_Enunciado 1_
No texto sobre a CNH entre jovens, o que leva à baixa na procura pela habilitação? Responda em uma ou duas frases.
_Enunciado 2_
Retome o texto sobre a queda na procura pela CNH entre jovens e dê sequência a ele a partir da última frase.

_Texto de estudo_
Altos custos e alternativas de transporte levam à baixa na procura pela CNH entre jovens

O número de jovens interessados em obter a Carteira Nacional de Habilitação (CNH) tem tido uma queda significativa em todo o país nos últimos anos. No Rio Grande do Sul, a baixa é percebida entre as faixas etárias de 18 e 25 anos, com maior incidência entre os mais jovens. Dados do DetranRS apontam que o número de condutores vem baixando desde o ano de 2016. Na faixa etária dos 18 anos, por exemplo, o dado baixou de 23.267 condutores em 2015 para 10.110 em 2020 – 56%. Até julho deste ano, o dado apontava apenas 9.007 condutores com essa faixa etária em todo o RS.

_Dados do exercício_

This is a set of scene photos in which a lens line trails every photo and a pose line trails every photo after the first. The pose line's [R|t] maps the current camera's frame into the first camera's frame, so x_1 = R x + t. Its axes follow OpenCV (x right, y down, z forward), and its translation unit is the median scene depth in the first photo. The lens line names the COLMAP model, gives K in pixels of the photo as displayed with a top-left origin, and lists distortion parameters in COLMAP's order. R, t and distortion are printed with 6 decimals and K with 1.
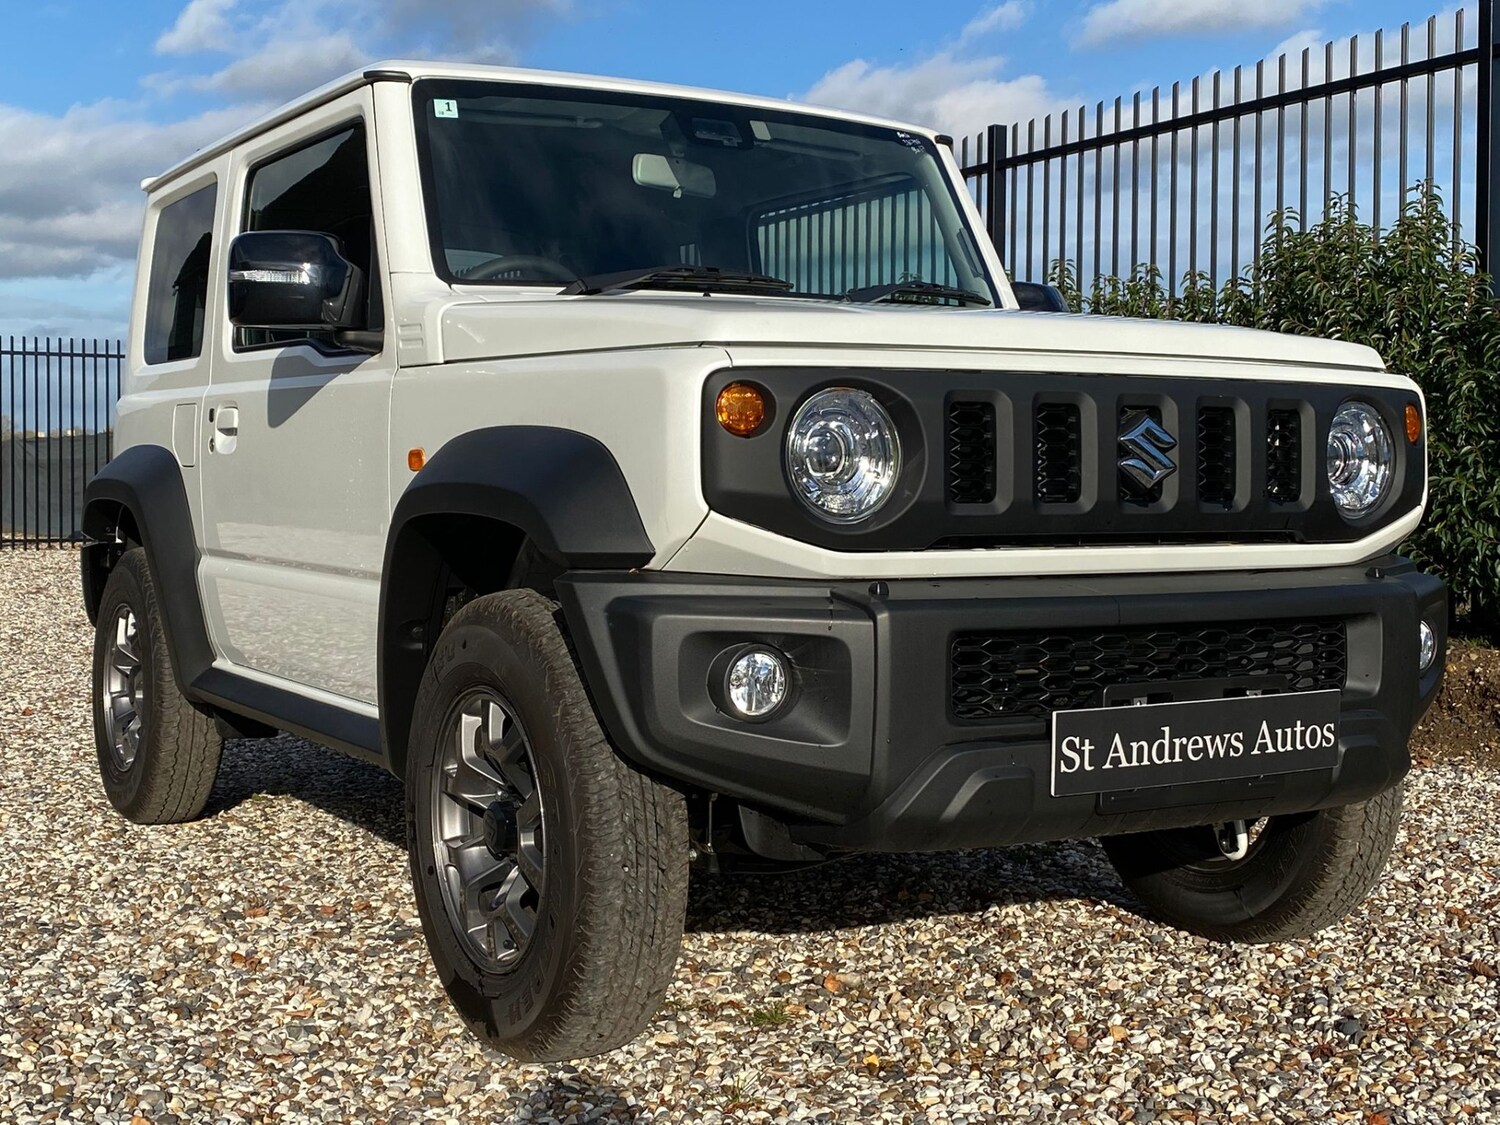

_Resposta escrita 1_
Os altos custos e as alternativas de transporte levam à baixa na procura pela CNH entre os jovens.

_Resposta escrita 2_
Em Bento Gonçalves, o número de emissões de primeira habilitação para o público de 18 anos caiu de 451 em 2019 para 331 em 2020, uma redução de 26%.

O professor dos cursos de extensão na área de trânsito da Universidade de Caxias do Sul (UCS), advogado e doutor e mestre em Direito, Ailor Carlos Brandelli, acredita que a diminuição da emissão da CNH nas faixas etárias mais jovens pode ser explicada por dois aspectos: o econômico e o cultural. “No aspecto econômico, o elevado custo da CNH e a ausência de políticas públicas voltadas ao incentivo de acesso gratuito aos serviços de habilitação, afastam inclusive o jovem do mercado de trabalho”, avalia o profissional. Atualmente, o valor para 1ª habilitação na categoria B (para carro) no RS é de pelo menos R$ 2.458,36. Se for para a categoria A (moto), o custo é a partir de R$ 2.111,54. Já para as duas categorias juntas (AB), o valor parte de R$ 3.157,87.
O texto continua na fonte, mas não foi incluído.